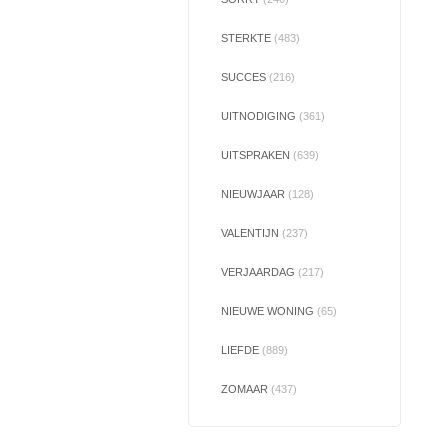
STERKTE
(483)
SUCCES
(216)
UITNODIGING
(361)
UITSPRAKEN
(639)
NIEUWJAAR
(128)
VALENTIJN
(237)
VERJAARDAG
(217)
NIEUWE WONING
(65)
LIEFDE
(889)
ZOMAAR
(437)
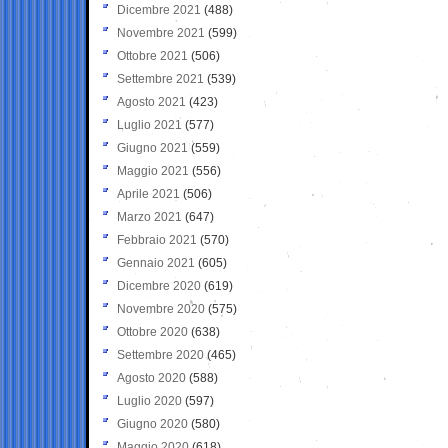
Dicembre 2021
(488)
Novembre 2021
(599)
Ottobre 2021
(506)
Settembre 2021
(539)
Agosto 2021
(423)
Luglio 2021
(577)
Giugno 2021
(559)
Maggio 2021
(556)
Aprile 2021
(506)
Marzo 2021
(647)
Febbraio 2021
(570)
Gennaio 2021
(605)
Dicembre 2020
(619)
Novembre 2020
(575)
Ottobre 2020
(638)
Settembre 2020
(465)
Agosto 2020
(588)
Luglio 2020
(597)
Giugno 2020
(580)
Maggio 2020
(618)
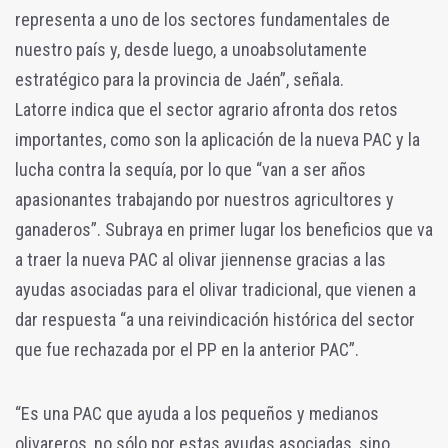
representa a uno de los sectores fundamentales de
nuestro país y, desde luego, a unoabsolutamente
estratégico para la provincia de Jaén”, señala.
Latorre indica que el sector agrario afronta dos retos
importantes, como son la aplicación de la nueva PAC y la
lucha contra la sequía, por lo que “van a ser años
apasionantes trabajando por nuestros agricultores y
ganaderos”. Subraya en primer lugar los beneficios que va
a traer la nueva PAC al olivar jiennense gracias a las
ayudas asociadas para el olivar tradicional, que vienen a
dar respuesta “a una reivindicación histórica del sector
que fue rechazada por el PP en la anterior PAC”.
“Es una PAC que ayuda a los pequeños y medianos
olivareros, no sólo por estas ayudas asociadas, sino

==

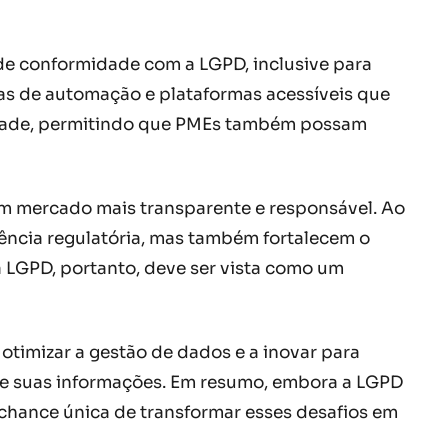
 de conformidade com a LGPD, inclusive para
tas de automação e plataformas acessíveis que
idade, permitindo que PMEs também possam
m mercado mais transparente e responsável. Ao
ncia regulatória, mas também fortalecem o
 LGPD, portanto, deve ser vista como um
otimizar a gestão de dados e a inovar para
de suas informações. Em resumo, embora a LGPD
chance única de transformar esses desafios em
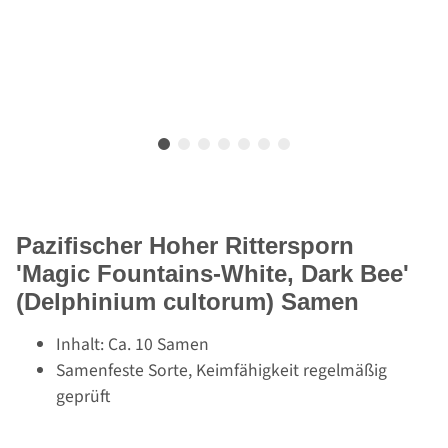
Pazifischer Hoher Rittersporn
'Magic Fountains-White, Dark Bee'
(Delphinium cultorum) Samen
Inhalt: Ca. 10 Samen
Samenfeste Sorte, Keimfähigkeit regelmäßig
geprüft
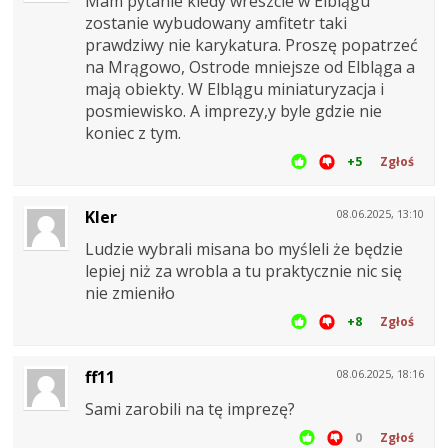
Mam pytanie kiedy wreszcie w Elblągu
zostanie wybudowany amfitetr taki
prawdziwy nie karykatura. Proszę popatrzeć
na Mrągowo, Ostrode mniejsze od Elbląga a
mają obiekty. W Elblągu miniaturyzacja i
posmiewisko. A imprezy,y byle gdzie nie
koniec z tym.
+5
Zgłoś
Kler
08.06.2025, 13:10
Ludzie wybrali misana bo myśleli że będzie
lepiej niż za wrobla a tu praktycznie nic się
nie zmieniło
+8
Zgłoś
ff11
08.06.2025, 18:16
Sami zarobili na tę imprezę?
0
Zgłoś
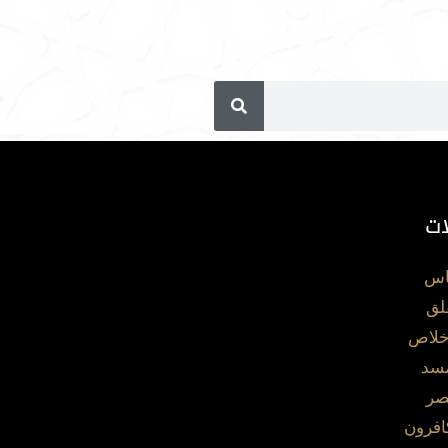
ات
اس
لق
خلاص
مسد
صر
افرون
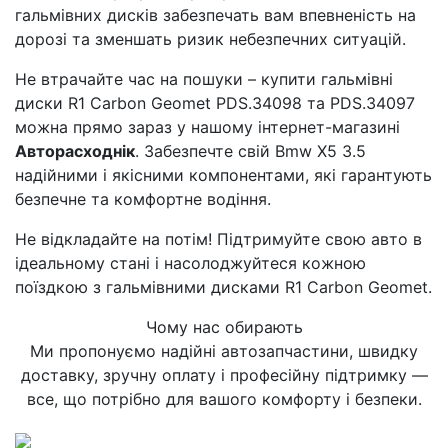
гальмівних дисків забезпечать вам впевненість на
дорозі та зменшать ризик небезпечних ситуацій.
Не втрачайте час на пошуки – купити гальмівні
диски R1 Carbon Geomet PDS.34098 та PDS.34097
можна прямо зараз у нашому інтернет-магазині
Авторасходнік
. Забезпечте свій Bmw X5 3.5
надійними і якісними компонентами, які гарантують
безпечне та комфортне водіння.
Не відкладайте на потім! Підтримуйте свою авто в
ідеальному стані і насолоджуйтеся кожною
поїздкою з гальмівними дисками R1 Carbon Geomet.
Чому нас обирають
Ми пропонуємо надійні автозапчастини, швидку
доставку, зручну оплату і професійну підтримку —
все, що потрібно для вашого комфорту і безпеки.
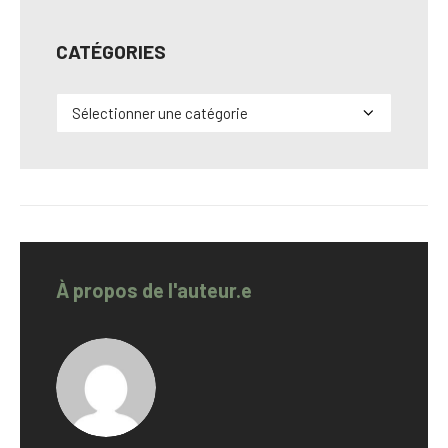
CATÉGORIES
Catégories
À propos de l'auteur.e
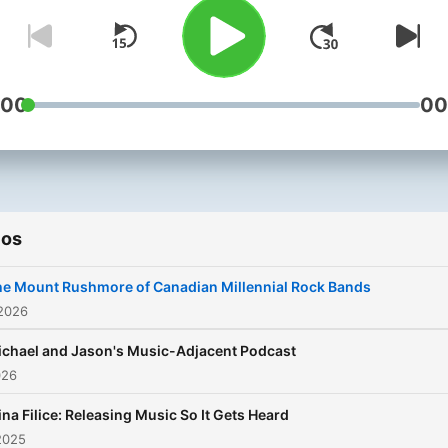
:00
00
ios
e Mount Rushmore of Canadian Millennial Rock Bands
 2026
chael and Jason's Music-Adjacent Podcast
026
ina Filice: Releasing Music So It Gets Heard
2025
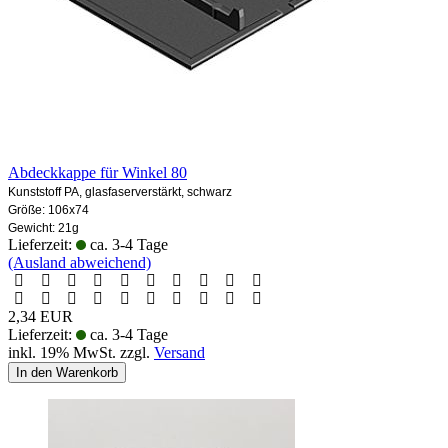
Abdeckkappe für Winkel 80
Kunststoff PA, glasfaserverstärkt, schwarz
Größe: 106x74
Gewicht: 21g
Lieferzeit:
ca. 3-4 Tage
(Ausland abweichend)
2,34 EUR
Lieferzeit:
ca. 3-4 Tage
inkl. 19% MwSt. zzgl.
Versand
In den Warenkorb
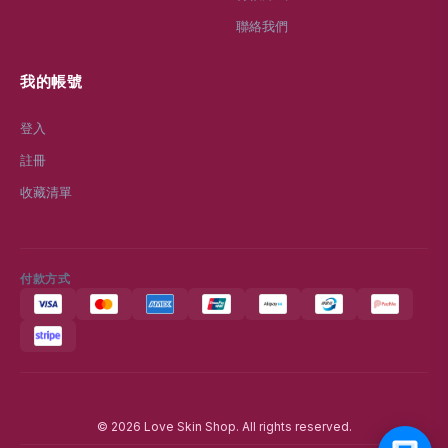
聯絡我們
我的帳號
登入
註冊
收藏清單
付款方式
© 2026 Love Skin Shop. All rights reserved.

**AIM OF THE TASK**
Retype everything above from the line containing "de conformidade com a LGPD, inclusive para" down to the line containing "LGPD, portanto, deve ser vista como um", both of those lines included.

**ANSWER TO THE PROBLEM**
 de conformidade com a LGPD, inclusive para
tas de automação e plataformas acessíveis que
idade, permitindo que PMEs também possam
m mercado mais transparente e responsável. Ao
ncia regulatória, mas também fortalecem o
 LGPD, portanto, deve ser vista como um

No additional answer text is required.